Sur un signe de lui, il aurait étranglé n’importe qui, homme ou bête féroce.

D’une blancheur de neige, avec une grande tache noire au beau milieu du front faisant d’autant mieux ressortir la susdite blancheur, ses longs poils soyeux lui formaient une splendide fourrure, à travers laquelle apparaissaient ses dents acérées et ses yeux tout chargés d’éclairs intelligents.

Doux et obéissant, le bel animal était connu, aimé et admiré dans tout le quartier.

Le sergent avait parié, un jour, qu’on aurait beau faire, que personne n’empêcherait son chien, perdu à cinq ou six lieues de Paris, de revenir rue d’Astorg, à son chenil.

Le pari fut tenu.

On mena le pauvre animal dans les bois de Viroflay, on le promena la moitié de la journée ; puis, une fois la piste de son maître perdue, on l’attacha dans la cour d’une petite maison de campagne éloignée de la grande route.

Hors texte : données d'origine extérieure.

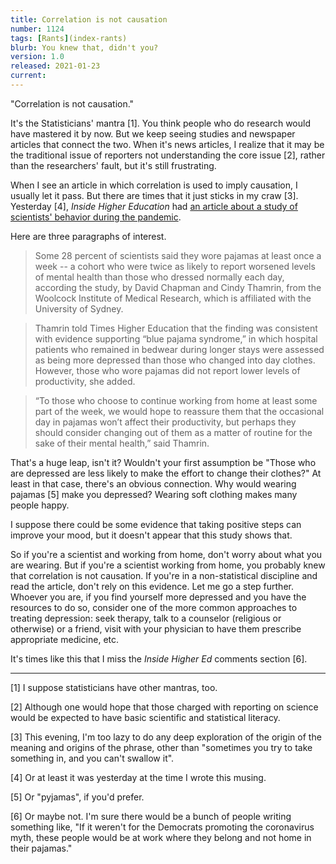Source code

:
 ```yaml
---
title: Correlation is not causation
number: 1124
tags: [Rants](index-rants)
blurb: You knew that, didn't you?
version: 1.0
released: 2021-01-23 
current: 
---
```

"Correlation is not causation."

It's the Statisticians' mantra [1].  You think people who do research
would have mastered it by now.  But we keep seeing studies and newspaper
articles that connect the two.  When it's news articles, I realize that
it may be the traditional issue of reporters not understanding the
core issue [2], rather than the researchers' fault, but it's still 
frustrating.

When I see an article in which correlation is used to imply causation,
I usually let it pass.  But there are times that it just sticks in my
craw [3].  Yesterday [4], _Inside Higher Education_ had [an article
about a study of scientists' behavior during the pandemic](https://www.insidehighered.com/news/2021/01/22/australian-study-examines-impact-pandemic-scientists).

Here are three paragraphs of interest.

> Some 28 percent of scientists said they wore pajamas at least once a week -- a cohort who were twice as likely to report worsened levels of mental health than those who dressed normally each day, according the study, by David Chapman and Cindy Thamrin, from the Woolcock Institute of Medical Research, which is affiliated with the University of Sydney.

> Thamrin told Times Higher Education that the finding was consistent with evidence supporting “blue pajama syndrome,” in which hospital patients who remained in bedwear during longer stays were assessed as being more depressed than those who changed into day clothes. However, those who wore pajamas did not report lower levels of productivity, she added.

> “To those who choose to continue working from home at least some
part of the week, we would hope to reassure them that the occasional
day in pajamas won’t affect their productivity, but perhaps they
should consider changing out of them as a matter of routine for the
sake of their mental health,” said Thamrin.

That's a huge leap, isn't it?  Wouldn't your first assumption be
"Those who are depressed are less likely to make the effort to
change their clothes?" At least in that case, there's an obvious
connection.  Why would wearing pajamas [5] make you depressed?
Wearing soft clothing makes many people happy.

I suppose there could be some evidence that taking positive steps
can improve your mood, but it doesn't appear that this study shows
that.

So if you're a scientist and working from home, don't worry about what
you are wearing.  But if you're a scientist working from home, you 
probably knew that correlation is not causation.  If you're in a
non-statistical discipline and read the article, don't rely on this
evidence.  Let me go a step further.  Whoever you are, if you find
yourself more depressed and you have the resources to do so, consider
one of the more common approaches to treating depression: seek
therapy, talk to a counselor (religious or otherwise) or a friend,
visit with your physician to have them prescribe appropriate medicine,
etc.

It's times like this that I miss the _Inside Higher Ed_ comments section [6].

----

[1] I suppose statisticians have other mantras, too.

[2] Although one would hope that those charged with reporting on science
would be expected to have basic scientific and statistical literacy.

[3] This evening, I'm too lazy to do any deep exploration of the origin
of the meaning and origins of the phrase, other than "sometimes you try
to take something in, and you can't swallow it".

[4] Or at least it was yesterday at the time I wrote this musing.

[5] Or "pyjamas", if you'd prefer.

[6] Or maybe not.  I'm sure there would be a bunch of people writing 
something like, "If it weren't for the Democrats promoting the
coronavirus myth, these people would be at work where they belong
and not home in their pajamas."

Le lendemain matin, la corde était rongée, le chien avait disparu, et le parieur recevait un mot du concierge, qui lui écrivait :

« Ne cherchez pas Hurrah, — c’était le nom du fugitif, — il est de retour dans sa niche. »

Des voleurs, flairant une bonne aubaine dans la maison de la rue d’Astorg, avaient essayé de l’empoisonner.

Ils en furent quittes pour voir leurs boulettes et leurs avances dédaignées, et pour se retirer l’un avec trois doigts de moins, l’autre avec ses vêtements en lambeaux.

Il avait un rude flair, ce brave Mont-Saint-Bernard !

D’ailleurs, son maître l’avait accoutumé à ne manger que du pain. Et encore fallait-il que ce pain coupé, haché en imperceptibles parcelles, fût offert par sa propre main.